Switch every "chart" to "graph" in the stretch from the start of the entries through the line containing "How many lines are shown in the chart?", and give those lines again with nothing else changed.

··· Entries supplied ···

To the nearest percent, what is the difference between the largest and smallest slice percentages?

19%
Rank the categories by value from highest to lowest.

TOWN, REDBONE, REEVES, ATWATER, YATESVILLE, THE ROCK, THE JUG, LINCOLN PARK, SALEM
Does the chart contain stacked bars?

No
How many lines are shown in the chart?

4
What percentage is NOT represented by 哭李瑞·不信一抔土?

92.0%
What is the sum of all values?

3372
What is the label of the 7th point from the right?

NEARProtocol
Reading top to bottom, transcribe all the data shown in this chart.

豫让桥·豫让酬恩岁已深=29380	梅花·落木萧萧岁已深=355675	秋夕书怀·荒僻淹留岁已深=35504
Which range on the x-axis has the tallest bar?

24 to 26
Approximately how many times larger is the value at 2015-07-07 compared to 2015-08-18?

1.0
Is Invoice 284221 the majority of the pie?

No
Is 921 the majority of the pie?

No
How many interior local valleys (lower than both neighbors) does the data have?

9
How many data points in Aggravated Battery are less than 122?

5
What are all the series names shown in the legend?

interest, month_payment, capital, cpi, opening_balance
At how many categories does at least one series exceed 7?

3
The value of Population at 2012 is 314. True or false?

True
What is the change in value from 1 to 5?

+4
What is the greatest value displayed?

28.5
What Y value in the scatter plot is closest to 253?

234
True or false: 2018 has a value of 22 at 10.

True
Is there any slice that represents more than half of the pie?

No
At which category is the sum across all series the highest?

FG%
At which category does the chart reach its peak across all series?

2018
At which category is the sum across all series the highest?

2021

···

§ **Output**
To the nearest percent, what is the difference between the largest and smallest slice percentages?

19%
Rank the categories by value from highest to lowest.

TOWN, REDBONE, REEVES, ATWATER, YATESVILLE, THE ROCK, THE JUG, LINCOLN PARK, SALEM
Does the graph contain stacked bars?

No
How many lines are shown in the graph?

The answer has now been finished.